-- Given information follows --

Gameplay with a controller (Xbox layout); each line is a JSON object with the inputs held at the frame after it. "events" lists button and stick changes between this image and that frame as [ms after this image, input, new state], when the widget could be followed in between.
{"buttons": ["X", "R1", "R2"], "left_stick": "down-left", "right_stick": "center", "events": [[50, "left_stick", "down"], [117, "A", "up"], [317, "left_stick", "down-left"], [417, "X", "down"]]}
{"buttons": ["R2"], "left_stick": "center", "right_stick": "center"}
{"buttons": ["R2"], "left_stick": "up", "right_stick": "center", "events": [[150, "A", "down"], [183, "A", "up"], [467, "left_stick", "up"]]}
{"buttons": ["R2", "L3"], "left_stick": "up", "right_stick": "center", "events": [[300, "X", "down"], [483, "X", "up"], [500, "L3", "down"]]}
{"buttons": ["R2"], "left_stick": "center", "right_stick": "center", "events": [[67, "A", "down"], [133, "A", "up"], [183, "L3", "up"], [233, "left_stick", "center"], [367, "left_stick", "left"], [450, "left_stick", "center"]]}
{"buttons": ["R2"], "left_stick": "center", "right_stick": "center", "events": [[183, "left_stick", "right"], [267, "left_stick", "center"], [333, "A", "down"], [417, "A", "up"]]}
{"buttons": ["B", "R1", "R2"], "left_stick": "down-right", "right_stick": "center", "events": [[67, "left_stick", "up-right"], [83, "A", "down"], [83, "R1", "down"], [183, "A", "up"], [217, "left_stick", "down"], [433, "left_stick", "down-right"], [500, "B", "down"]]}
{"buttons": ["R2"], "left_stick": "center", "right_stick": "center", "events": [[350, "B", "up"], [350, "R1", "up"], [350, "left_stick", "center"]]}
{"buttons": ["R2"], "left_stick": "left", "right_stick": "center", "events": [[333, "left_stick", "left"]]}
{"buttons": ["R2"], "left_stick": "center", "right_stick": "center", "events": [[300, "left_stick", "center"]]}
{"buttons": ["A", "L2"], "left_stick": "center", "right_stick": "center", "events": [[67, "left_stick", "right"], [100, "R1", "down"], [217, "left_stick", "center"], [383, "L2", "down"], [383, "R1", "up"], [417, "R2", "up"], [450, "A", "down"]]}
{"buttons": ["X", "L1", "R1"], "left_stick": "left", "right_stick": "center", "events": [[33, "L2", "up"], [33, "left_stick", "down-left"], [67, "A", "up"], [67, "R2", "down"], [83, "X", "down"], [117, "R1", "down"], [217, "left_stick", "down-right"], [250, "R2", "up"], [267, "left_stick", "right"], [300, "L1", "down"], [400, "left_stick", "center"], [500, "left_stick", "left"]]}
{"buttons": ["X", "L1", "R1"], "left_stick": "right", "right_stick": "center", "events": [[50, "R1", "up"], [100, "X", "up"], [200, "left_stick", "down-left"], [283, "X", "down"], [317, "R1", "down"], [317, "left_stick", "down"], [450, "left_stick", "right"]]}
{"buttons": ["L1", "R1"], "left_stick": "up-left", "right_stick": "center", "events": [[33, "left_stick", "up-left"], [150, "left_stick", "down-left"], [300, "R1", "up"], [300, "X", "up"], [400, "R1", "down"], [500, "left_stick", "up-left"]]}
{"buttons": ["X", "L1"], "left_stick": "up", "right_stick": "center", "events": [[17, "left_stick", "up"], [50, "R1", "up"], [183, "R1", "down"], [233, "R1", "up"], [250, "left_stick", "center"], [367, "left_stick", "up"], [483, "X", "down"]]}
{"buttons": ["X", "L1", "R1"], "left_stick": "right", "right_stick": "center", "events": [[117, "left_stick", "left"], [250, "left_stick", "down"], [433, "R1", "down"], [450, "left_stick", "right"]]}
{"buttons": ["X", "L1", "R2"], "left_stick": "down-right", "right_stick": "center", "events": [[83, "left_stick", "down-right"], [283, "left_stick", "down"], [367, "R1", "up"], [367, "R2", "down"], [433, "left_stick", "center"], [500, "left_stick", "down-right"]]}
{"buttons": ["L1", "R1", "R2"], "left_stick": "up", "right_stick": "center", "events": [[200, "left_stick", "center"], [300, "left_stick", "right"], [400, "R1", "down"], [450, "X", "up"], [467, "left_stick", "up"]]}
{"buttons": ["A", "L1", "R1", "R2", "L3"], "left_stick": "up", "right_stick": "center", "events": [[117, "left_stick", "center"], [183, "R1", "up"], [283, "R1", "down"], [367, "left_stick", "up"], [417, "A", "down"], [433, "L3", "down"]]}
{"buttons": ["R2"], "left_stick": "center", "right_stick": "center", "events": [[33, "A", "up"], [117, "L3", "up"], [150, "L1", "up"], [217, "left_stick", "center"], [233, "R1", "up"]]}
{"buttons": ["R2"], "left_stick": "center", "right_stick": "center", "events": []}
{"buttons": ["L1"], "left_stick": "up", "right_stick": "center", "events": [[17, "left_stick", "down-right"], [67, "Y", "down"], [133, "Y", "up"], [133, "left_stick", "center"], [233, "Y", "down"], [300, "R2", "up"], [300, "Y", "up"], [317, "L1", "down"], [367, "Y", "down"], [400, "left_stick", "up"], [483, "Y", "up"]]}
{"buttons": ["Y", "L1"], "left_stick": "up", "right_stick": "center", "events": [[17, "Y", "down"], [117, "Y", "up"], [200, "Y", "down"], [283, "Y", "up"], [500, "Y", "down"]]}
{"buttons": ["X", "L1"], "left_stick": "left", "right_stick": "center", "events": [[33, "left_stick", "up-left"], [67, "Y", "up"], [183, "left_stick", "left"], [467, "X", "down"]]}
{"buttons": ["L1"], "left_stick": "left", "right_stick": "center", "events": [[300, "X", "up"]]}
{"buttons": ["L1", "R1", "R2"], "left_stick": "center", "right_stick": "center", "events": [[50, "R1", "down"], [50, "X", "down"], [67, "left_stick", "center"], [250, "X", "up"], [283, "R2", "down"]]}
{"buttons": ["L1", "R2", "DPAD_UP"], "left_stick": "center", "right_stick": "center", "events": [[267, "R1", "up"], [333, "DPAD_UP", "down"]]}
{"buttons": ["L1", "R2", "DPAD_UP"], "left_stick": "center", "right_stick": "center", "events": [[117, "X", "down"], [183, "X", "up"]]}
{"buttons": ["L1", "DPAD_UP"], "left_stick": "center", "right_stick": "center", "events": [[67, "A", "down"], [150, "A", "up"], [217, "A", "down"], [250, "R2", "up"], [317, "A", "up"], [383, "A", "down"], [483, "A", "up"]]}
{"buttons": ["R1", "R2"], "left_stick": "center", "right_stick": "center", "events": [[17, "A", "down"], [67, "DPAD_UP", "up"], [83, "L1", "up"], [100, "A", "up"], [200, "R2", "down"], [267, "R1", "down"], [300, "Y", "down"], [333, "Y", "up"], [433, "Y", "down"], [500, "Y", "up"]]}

-- Given information concluded --

◆ What you will do
All records above are to be output again exactly as they stand.

◆ Written reply
Gameplay with a controller (Xbox layout); each line is a JSON object with the inputs held at the frame after it. "events" lists button and stick changes between this image and that frame as [ms after this image, input, new state], when the widget could be followed in between.
{"buttons": ["X", "R1", "R2"], "left_stick": "down-left", "right_stick": "center", "events": [[50, "left_stick", "down"], [117, "A", "up"], [317, "left_stick", "down-left"], [417, "X", "down"]]}
{"buttons": ["R2"], "left_stick": "center", "right_stick": "center"}
{"buttons": ["R2"], "left_stick": "up", "right_stick": "center", "events": [[150, "A", "down"], [183, "A", "up"], [467, "left_stick", "up"]]}
{"buttons": ["R2", "L3"], "left_stick": "up", "right_stick": "center", "events": [[300, "X", "down"], [483, "X", "up"], [500, "L3", "down"]]}
{"buttons": ["R2"], "left_stick": "center", "right_stick": "center", "events": [[67, "A", "down"], [133, "A", "up"], [183, "L3", "up"], [233, "left_stick", "center"], [367, "left_stick", "left"], [450, "left_stick", "center"]]}
{"buttons": ["R2"], "left_stick": "center", "right_stick": "center", "events": [[183, "left_stick", "right"], [267, "left_stick", "center"], [333, "A", "down"], [417, "A", "up"]]}
{"buttons": ["B", "R1", "R2"], "left_stick": "down-right", "right_stick": "center", "events": [[67, "left_stick", "up-right"], [83, "A", "down"], [83, "R1", "down"], [183, "A", "up"], [217, "left_stick", "down"], [433, "left_stick", "down-right"], [500, "B", "down"]]}
{"buttons": ["R2"], "left_stick": "center", "right_stick": "center", "events": [[350, "B", "up"], [350, "R1", "up"], [350, "left_stick", "center"]]}
{"buttons": ["R2"], "left_stick": "left", "right_stick": "center", "events": [[333, "left_stick", "left"]]}
{"buttons": ["R2"], "left_stick": "center", "right_stick": "center", "events": [[300, "left_stick", "center"]]}
{"buttons": ["A", "L2"], "left_stick": "center", "right_stick": "center", "events": [[67, "left_stick", "right"], [100, "R1", "down"], [217, "left_stick", "center"], [383, "L2", "down"], [383, "R1", "up"], [417, "R2", "up"], [450, "A", "down"]]}
{"buttons": ["X", "L1", "R1"], "left_stick": "left", "right_stick": "center", "events": [[33, "L2", "up"], [33, "left_stick", "down-left"], [67, "A", "up"], [67, "R2", "down"], [83, "X", "down"], [117, "R1", "down"], [217, "left_stick", "down-right"], [250, "R2", "up"], [267, "left_stick", "right"], [300, "L1", "down"], [400, "left_stick", "center"], [500, "left_stick", "left"]]}
{"buttons": ["X", "L1", "R1"], "left_stick": "right", "right_stick": "center", "events": [[50, "R1", "up"], [100, "X", "up"], [200, "left_stick", "down-left"], [283, "X", "down"], [317, "R1", "down"], [317, "left_stick", "down"], [450, "left_stick", "right"]]}
{"buttons": ["L1", "R1"], "left_stick": "up-left", "right_stick": "center", "events": [[33, "left_stick", "up-left"], [150, "left_stick", "down-left"], [300, "R1", "up"], [300, "X", "up"], [400, "R1", "down"], [500, "left_stick", "up-left"]]}
{"buttons": ["X", "L1"], "left_stick": "up", "right_stick": "center", "events": [[17, "left_stick", "up"], [50, "R1", "up"], [183, "R1", "down"], [233, "R1", "up"], [250, "left_stick", "center"], [367, "left_stick", "up"], [483, "X", "down"]]}
{"buttons": ["X", "L1", "R1"], "left_stick": "right", "right_stick": "center", "events": [[117, "left_stick", "left"], [250, "left_stick", "down"], [433, "R1", "down"], [450, "left_stick", "right"]]}
{"buttons": ["X", "L1", "R2"], "left_stick": "down-right", "right_stick": "center", "events": [[83, "left_stick", "down-right"], [283, "left_stick", "down"], [367, "R1", "up"], [367, "R2", "down"], [433, "left_stick", "center"], [500, "left_stick", "down-right"]]}
{"buttons": ["L1", "R1", "R2"], "left_stick": "up", "right_stick": "center", "events": [[200, "left_stick", "center"], [300, "left_stick", "right"], [400, "R1", "down"], [450, "X", "up"], [467, "left_stick", "up"]]}
{"buttons": ["A", "L1", "R1", "R2", "L3"], "left_stick": "up", "right_stick": "center", "events": [[117, "left_stick", "center"], [183, "R1", "up"], [283, "R1", "down"], [367, "left_stick", "up"], [417, "A", "down"], [433, "L3", "down"]]}
{"buttons": ["R2"], "left_stick": "center", "right_stick": "center", "events": [[33, "A", "up"], [117, "L3", "up"], [150, "L1", "up"], [217, "left_stick", "center"], [233, "R1", "up"]]}
{"buttons": ["R2"], "left_stick": "center", "right_stick": "center", "events": []}
{"buttons": ["L1"], "left_stick": "up", "right_stick": "center", "events": [[17, "left_stick", "down-right"], [67, "Y", "down"], [133, "Y", "up"], [133, "left_stick", "center"], [233, "Y", "down"], [300, "R2", "up"], [300, "Y", "up"], [317, "L1", "down"], [367, "Y", "down"], [400, "left_stick", "up"], [483, "Y", "up"]]}
{"buttons": ["Y", "L1"], "left_stick": "up", "right_stick": "center", "events": [[17, "Y", "down"], [117, "Y", "up"], [200, "Y", "down"], [283, "Y", "up"], [500, "Y", "down"]]}
{"buttons": ["X", "L1"], "left_stick": "left", "right_stick": "center", "events": [[33, "left_stick", "up-left"], [67, "Y", "up"], [183, "left_stick", "left"], [467, "X", "down"]]}
{"buttons": ["L1"], "left_stick": "left", "right_stick": "center", "events": [[300, "X", "up"]]}
{"buttons": ["L1", "R1", "R2"], "left_stick": "center", "right_stick": "center", "events": [[50, "R1", "down"], [50, "X", "down"], [67, "left_stick", "center"], [250, "X", "up"], [283, "R2", "down"]]}
{"buttons": ["L1", "R2", "DPAD_UP"], "left_stick": "center", "right_stick": "center", "events": [[267, "R1", "up"], [333, "DPAD_UP", "down"]]}
{"buttons": ["L1", "R2", "DPAD_UP"], "left_stick": "center", "right_stick": "center", "events": [[117, "X", "down"], [183, "X", "up"]]}
{"buttons": ["L1", "DPAD_UP"], "left_stick": "center", "right_stick": "center", "events": [[67, "A", "down"], [150, "A", "up"], [217, "A", "down"], [250, "R2", "up"], [317, "A", "up"], [383, "A", "down"], [483, "A", "up"]]}
{"buttons": ["R1", "R2"], "left_stick": "center", "right_stick": "center", "events": [[17, "A", "down"], [67, "DPAD_UP", "up"], [83, "L1", "up"], [100, "A", "up"], [200, "R2", "down"], [267, "R1", "down"], [300, "Y", "down"], [333, "Y", "up"], [433, "Y", "down"], [500, "Y", "up"]]}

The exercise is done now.